I have a data frame of tweets and I'm trying to calculate Tf-Idf on the lemmatized 'tweet' column. I have a problem with the results of the lemmatization and I'm getting an error when trying to calculate the Tf-Idf.
Below is my code:
w_tokenizer = nltk.tokenize.WhitespaceTokenizer()
lemmatizer=WordNetLemmatizer()
def lemmatize_text(tweet):
return [lemmatizer.lemmatize(w) for w in w_tokenizer.tokenize(tweet)]
df['tweet_lemmatized'] = df['tweet'].apply(lemmatize_text)
This is an example of the data frame with the new column 'tweet_lemmatized':
target tweet_lemmatized
0 [believe, department, year, released, hoping]
1 [huge, expected, tomorrow, night, beginning]
It didn't work well because there are words like 'hoping', 'beginning' in the column.

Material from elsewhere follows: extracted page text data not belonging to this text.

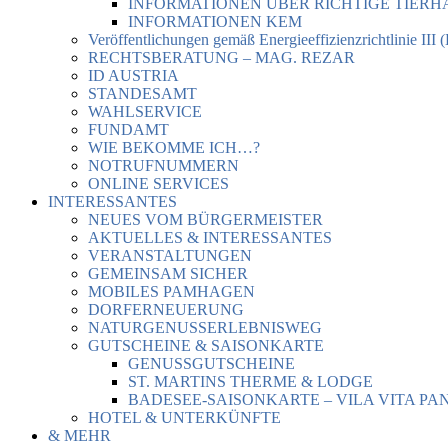
INFORMATIONEN ÜBER RICHTIGE TIER
INFORMATIONEN KEM
Veröffentlichungen gemäß Energieeffizienzrichtlinie III 
RECHTSBERATUNG – MAG. REZAR
ID AUSTRIA
STANDESAMT
WAHLSERVICE
FUNDAMT
WIE BEKOMME ICH…?
NOTRUFNUMMERN
ONLINE SERVICES
INTERESSANTES
NEUES VOM BÜRGERMEISTER
AKTUELLES & INTERESSANTES
VERANSTALTUNGEN
GEMEINSAM SICHER
MOBILES PAMHAGEN
DORFERNEUERUNG
NATURGENUSSERLEBNISWEG
GUTSCHEINE & SAISONKARTE
GENUSSGUTSCHEINE
ST. MARTINS THERME & LODGE
BADESEE-SAISONKARTE – VILA VITA PA
HOTEL & UNTERKÜNFTE
& MEHR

My first question- How can I improve the lemmatization?
Now I want to calculate the Tf- Idf for this column and produce new columns in my data frame with the top words.
This is my code for the Tf-Idf: I want to add the top words to my original data frame 'df'.
from sklearn.feature_extraction.text import TfidfVectorizer, ENGLISH_STOP_WORDS
tfidf= TfidfVectorizer(ngram_range=(1,2), max_features=100,
stop_words=ENGLISH_STOP_WORDS).fit(df.tweet_lemmatized)
tfidf_tweet = tfidf.transform(df.tweet_lemmatized)
result=pd.DataFrame(tfidf_tweet.toarray(), columns=tfidf.get_feature_names())
This is the error I got:
AttributeError: 'list' object has no attribute 'lower'
TfidfVectorizer.fit
takes string input not list(your df.tweet_lemmatized
data should contain strings not lists).
For the better lemmatization, you can use nltk.pos_tag
to get parts of speech and then lemmatize words based on their tag, for example:
lemmatizer.lemmatize(word, 'v')
This way it will lemmatize word
considering it is a verb.